"Compared to leading GPUs , , ,the TSP architecture delivers 5×the computational density for deep learning ops. We see a direct speedup in real application performance as we demonstrate a nearly 4×speedup in batch-size-1 throughput and a nearly 4×reduction of inference latency compared to leading TPU, GPU, and Habana Lab’sGOYA chip."
It is challenging to directly compare a GPU vs an ASIC style chip like this. I would like to see more detailed performance comparisons vs something like Google's TPU.
Honestly if you look at any of the other AI hardware startups they all advertise much more significant speedups.
That's the big if that most people seem to miss. And I even had people complaining their training was slow on a GPU...
I'd agree with the sibling comment; this depends completely on what you are trying to do, and how fast you need to do it. There's nothing wrong with inferencing on a CPU, and I have no doubt it's much cheaper in certain ways, but it's also slower than what you can do on a GPU or custom ASIC, and there are reasons some people need it to go faster. One example that's in wide deployment would be Nvidia's DLSS for video games. It'd be pretty hard to run that in real time at 4k resolution on a CPU.
We at nascentcore.ai are looking at ways to reducing cloud training cost by enabling more alternative training asic chips available to the public.
Feel free to contact us at email@example.com
Funnily enough, the two services that my team is running on CPU are speech recognition and machine translation at real-time speeds, so that is definitely not true.
Heck, I can run an accurate real-time speech recognition service on my computer and only use like 5% of CPU.
For translation, there's really not that much to say - we run the transformers on CPU and they seem to be pretty quick. We have a little more tolerance for latency here than with speech.
Real-time deep speech recognition on CPU is a little trickier. wav2letter++ has the best performance we've found. it's implemented entirely in C++ and streaming inference is quick on CPU. Without a GPU (and even with tbh), it is not feasible to do real-time decoding with a transformer LM, so we use n-grams.
I never said anything about lower accuracy - we are running full size transformer models for translation.

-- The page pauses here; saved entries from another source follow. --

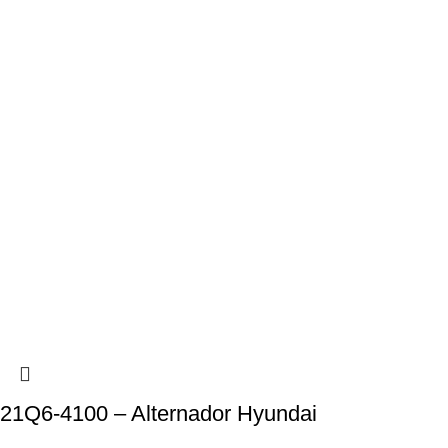
21Q6-4100 – Alternador Hyundai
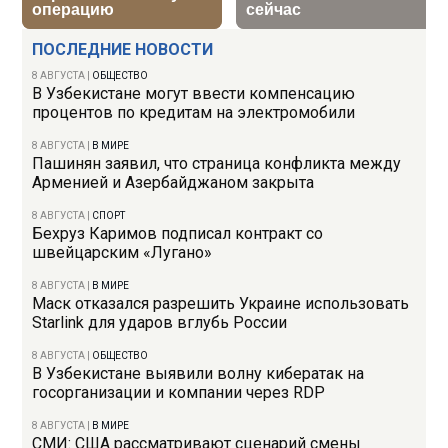
ПОСЛЕДНИЕ НОВОСТИ
8 АВГУСТА
|
ОБЩЕСТВО
В Узбекистане могут ввести компенсацию
процентов по кредитам на электромобили
8 АВГУСТА
|
В МИРЕ
Пашинян заявил, что страница конфликта между
Арменией и Азербайджаном закрыта
8 АВГУСТА
|
СПОРТ
Бехруз Каримов подписал контракт со
швейцарским «Лугано»
8 АВГУСТА
|
В МИРЕ
Маск отказался разрешить Украине использовать
Starlink для ударов вглубь России
8 АВГУСТА
|
ОБЩЕСТВО
В Узбекистане выявили волну кибератак на
госорганизации и компании через RDP
8 АВГУСТА
|
В МИРЕ
СМИ: США рассматривают сценарий смены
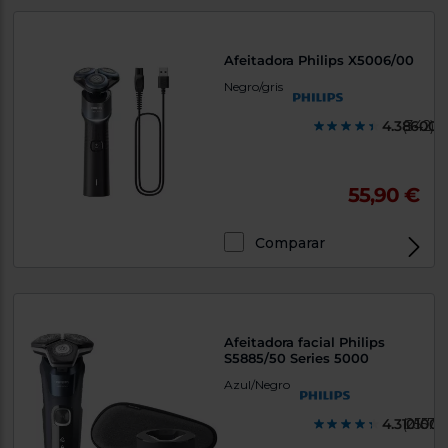
Afeitadora Philips X5006/00
Negro/gris
4.386000
(342)
55,90 €
Comparar
Afeitadora facial Philips
S5885/50 Series 5000
Azul/Negro
4.3101000
(2557)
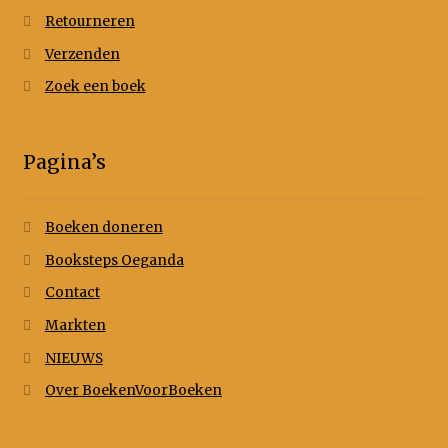
Retourneren
Verzenden
Zoek een boek
Pagina’s
Boeken doneren
Booksteps Oeganda
Contact
Markten
NIEUWS
Over BoekenVoorBoeken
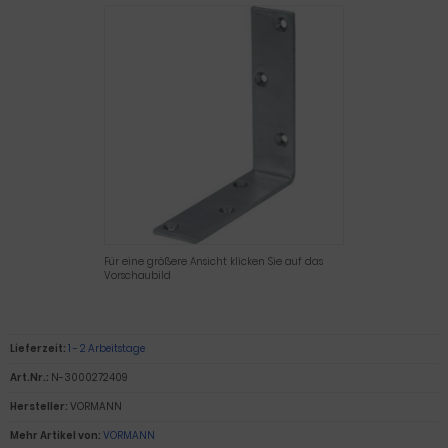
Für eine größere Ansicht klicken Sie auf das
Vorschaubild
Lieferzeit:
1 - 2 Arbeitstage
Art.Nr.:
N-3000272409
Hersteller:
VORMANN
Mehr Artikel von:
VORMANN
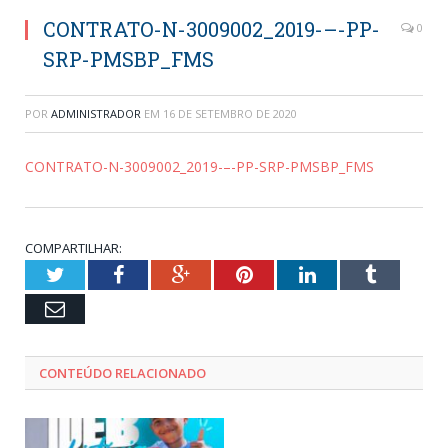
CONTRATO-N-3009002_2019-–-PP-
0
SRP-PMSBP_FMS
POR
ADMINISTRADOR
EM
16 DE SETEMBRO DE 2020
CONTRATO-N-3009002_2019-–-PP-SRP-PMSBP_FMS
COMPARTILHAR:
Twitter
Facebook
Google+
Pinterest
LinkedIn
Tumblr
Email
CONTEÚDO RELACIONADO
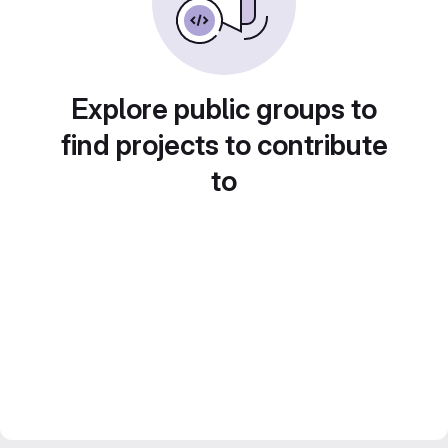
Explore public groups to
find projects to contribute
to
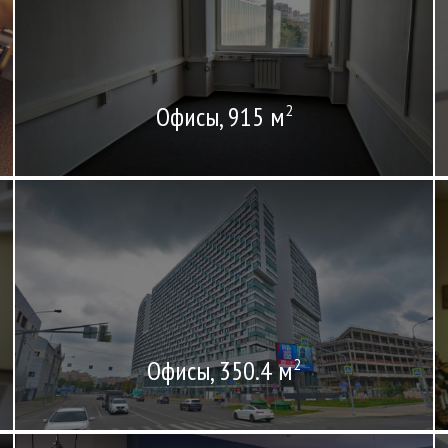
Офисы, 915 м
2
Офисы, 350.4 м
2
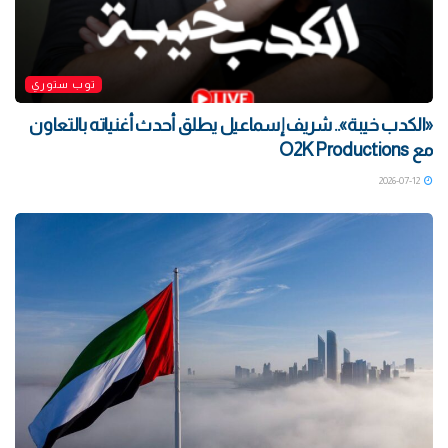
توب ستوري
«الكدب خيبة».. شريف إسماعيل يطلق أحدث أغنياته بالتعاون
مع O2K Productions
2026-07-12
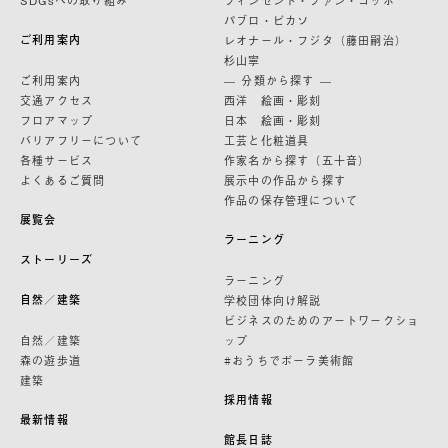
SDGsへの取り組み
フィンセント・ファン・ゴッホ
パブロ・ピカソ
ご利用案内
レオナール・フジタ（藤田嗣治）
杉山寧
ご利用案内
— 分類から探す —
交通アクセス
西洋 絵画・彫刻
フロアマップ
日本 絵画・彫刻
バリアフリーについて
工芸と化粧道具
各種サービス
作家名から探す（五十音）
よくあるご質問
展示中の作品から探す
作品の保存管理について
展覧会
ラーニング
ストーリーズ
ラーニング
自然／建築
学校団体向け解説
ビジネスのためのアートワークショ
自然／建築
ップ
森の遊歩道
#おうちでポーラ美術館
建築
採用情報
最新情報
館長日誌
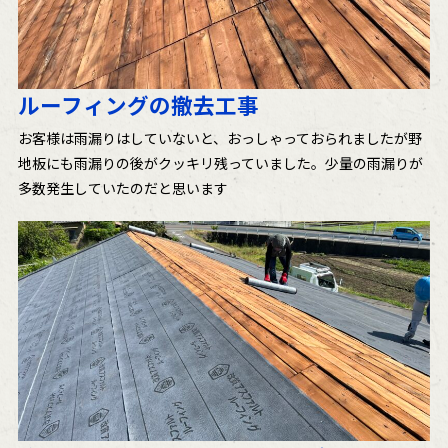
ルーフィングの撤去工事
お客様は雨漏りはしていないと、おっしゃっておられましたが野
地板にも雨漏りの後がクッキリ残っていました。少量の雨漏りが
多数発生していたのだと思います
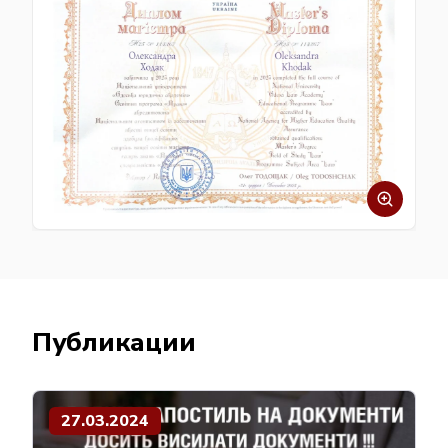
Публикации
27.03.2024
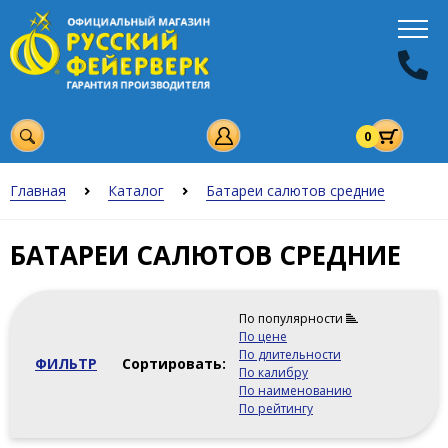
0
Главная
Каталог
Батареи салютов средние
БАТАРЕИ САЛЮТОВ СРЕДНИЕ
По популярности
По цене
По длительности
ФИЛЬТР
Сортировать:
По калибру
По наименованию
По рейтингу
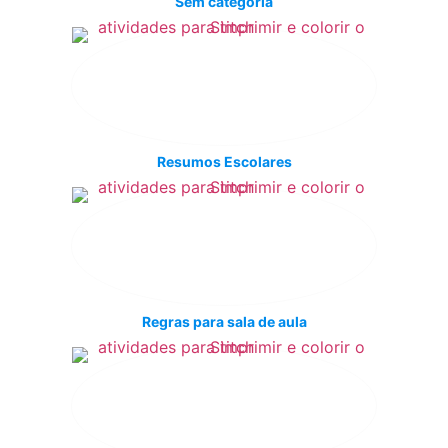
Sem categoria
Resumos Escolares
Regras para sala de aula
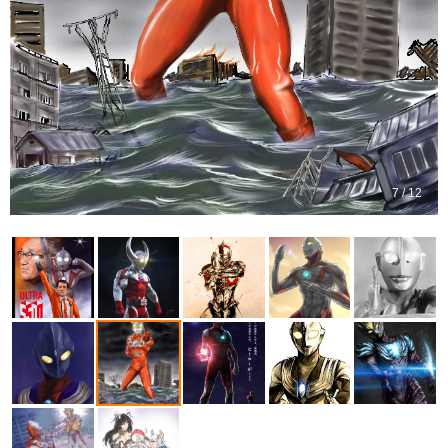
7 / 12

And wav2letter++ inference models are SOTA on the Librispeech leaderboards, so try again. This is a completely different architecture than Kaldi and, frankly, conflating the two is wrong.
> have problem with people who make a blanket statement about running model on CPU.
What was my "blanket statement"? I said that the statement "For some task inference CPU can't be real time... speech recognitions and friends, machine translation etc" was false, because those tasks can be done in real time on CPU. The original claim seems to be much more of a blanket statement than my response.
To my eyes, deep learning asics generally are only meaningful in 2 separate scenarios: a high power high scale data center training chip; or a low power highly efficient edge inference chip.
TSP appears a throughput oriented high power inference chip. I don't know any decent size market can support such chip from a start-up.
They often have similar architecture in terms of the execution workflow, but added NN-flavored instruction units and instructions. That drives down cost and makes them easier to program with.
Drone, they are more energy limited than smartphone, as the propulsion system consumes more energy. Inference throughput seems a secondary problem to drones.